The Surprisingly Common Use of "Structure"

    In our A through D rounds, the concept of "structure" did not come up. In fact, when one of the potential Series E investors asked me, "Are you open to 'structure'?" it caught me off guard, because I didn't know what it was and didn't want to seem like a complete rookie. So I said, "Let me check with my board and get back with you." That turned out to be a good answer, by the way.
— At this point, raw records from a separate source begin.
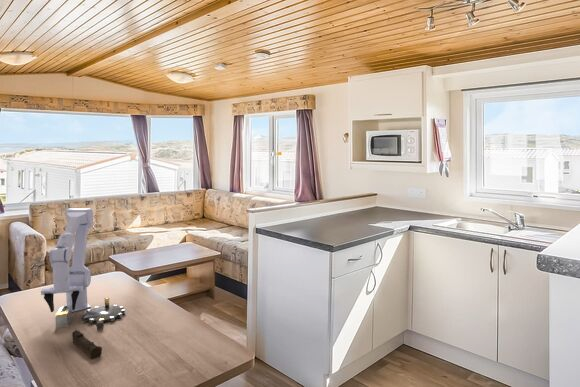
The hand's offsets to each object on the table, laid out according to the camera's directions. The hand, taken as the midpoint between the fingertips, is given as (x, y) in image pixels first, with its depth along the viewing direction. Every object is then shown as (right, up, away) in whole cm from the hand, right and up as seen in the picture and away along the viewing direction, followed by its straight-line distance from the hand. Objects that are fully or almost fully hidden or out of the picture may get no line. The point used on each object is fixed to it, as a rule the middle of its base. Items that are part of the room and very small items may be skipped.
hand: (63, 310), depth 164 cm
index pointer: (+17, -6, -3) cm, 18 cm away
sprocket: (+13, -5, +8) cm, 16 cm away
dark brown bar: (+18, -8, -20) cm, 29 cm away
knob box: (0, -5, +1) cm, 6 cm away
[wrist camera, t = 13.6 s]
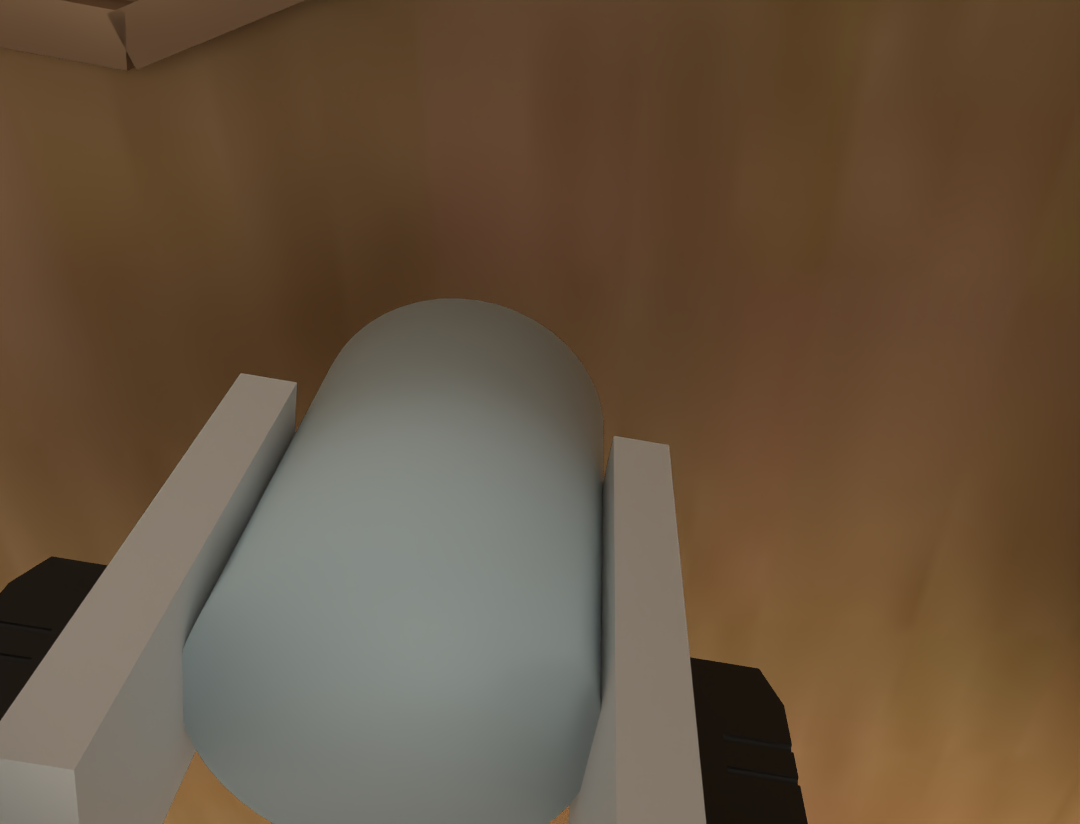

    Structure is a fancy word for preferential terms set up to increase the return of the new investor, or limit the downside of the new investor. As I mentioned earlier, private investors typically need to get a 3X return on a late stage deal, and they're nervous that they will invest money into a company and six months later it will sell for 75% more than they invested. For someone who can reinvest that capital, that's a great outcome; for a VC, it's not. In order to protect themselves from that risk, they will ask for participating preferred stock that, for instance, will put a floor on their return of 2X. Given the VC's incentives, it makes perfect sense, but that is a different type of equity that sits on top of everyone else's equity that needs to be looked at extremely carefully. It comes in a lot of flavors and can work well to bridge a valuation gap, but can be confusing, so I recommend folks dig in and build the model on how it ripples through.

    Another type of structure that VCs put in is a block on an IPO or trade sale of less than 2X (or something like that). This block makes perfect sense for the VC given their contract structures with their LPs, and it might make sense for you -- but you need to go into that with eyes wide open.

The surprising importance of your Series A terms in later rounds.

    It turns out that the terms from your Series A are most often cut and pasted into your later round deals. When you compromise on terms in the early stages, you will have to pay the price in the later stages. You generally don't start from scratch and rehash the terms.

Surprisingly rational pricing

    The initial pricing interest in our early stage rounds varied widely; but in our mezzanine round, the numbers came in much closer to each other. There are hard public numbers to look at with publicly traded companies and recent acquisitions by public companies. The pricing discussions just seemed much more "real" than the earlier stage deals.